### Task description
Rewrite the text of the items below with every "есть" replaced by "в наличии", changing nothing else. Omit the pictures from your output.

── Information ──

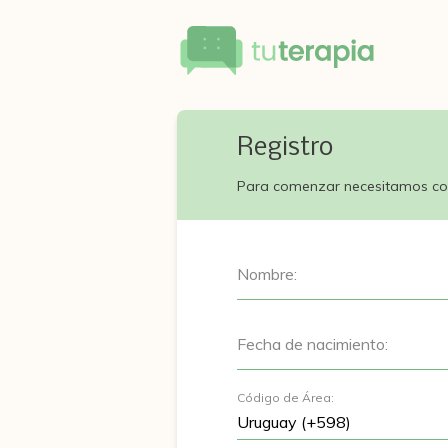
Registro
Para comenzar necesitamos co
Nombre:
Fecha de nacimiento:
Código de Área:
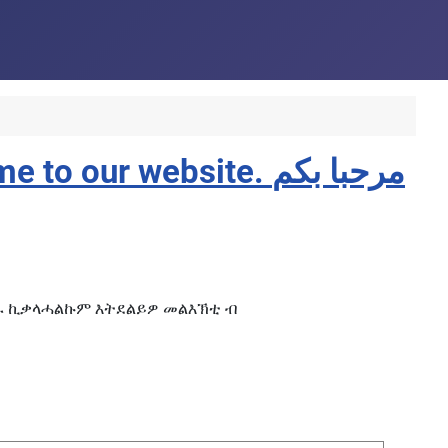
website. مرحبا بكم
ኪቃላሓልኩም እትደልይዎ መልእኽቲ ብ
ራ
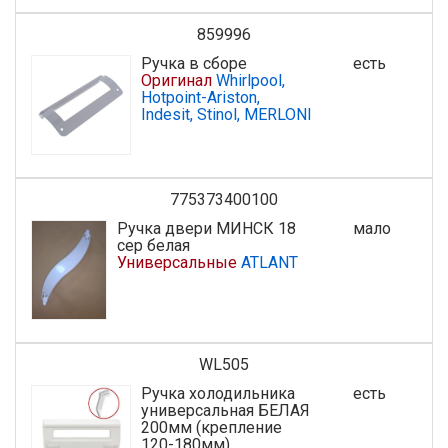
859996
Ручка в сборе
есть
Оригинал
Whirlpool,
Hotpoint-Ariston,
Indesit, Stinol, MERLONI
775373400100
Ручка двери МИНСК 18
мало
сер белая
Универсальные
ATLANT
WL505
Ручка холодильника
есть
универсальная БЕЛАЯ
200мм (крепление
120-180мм)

───

### Exercise output
Registro
Para comenzar necesitamos co
Nombre:
Fecha de nacimiento:
Código de Área:
website. مرحبا بكم
ኪቃላሓልኩም እትደልይዎ መልእኽቲ ብ
ራ
859996
Ручка в сборе
в наличии
Оригинал
Whirlpool,
Hotpoint-Ariston,
Indesit, Stinol, MERLONI
775373400100
Ручка двери МИНСК 18
мало
сер белая
Универсальные
ATLANT
WL505
Ручка холодильника
в наличии
универсальная БЕЛАЯ
200мм (крепление
120-180мм)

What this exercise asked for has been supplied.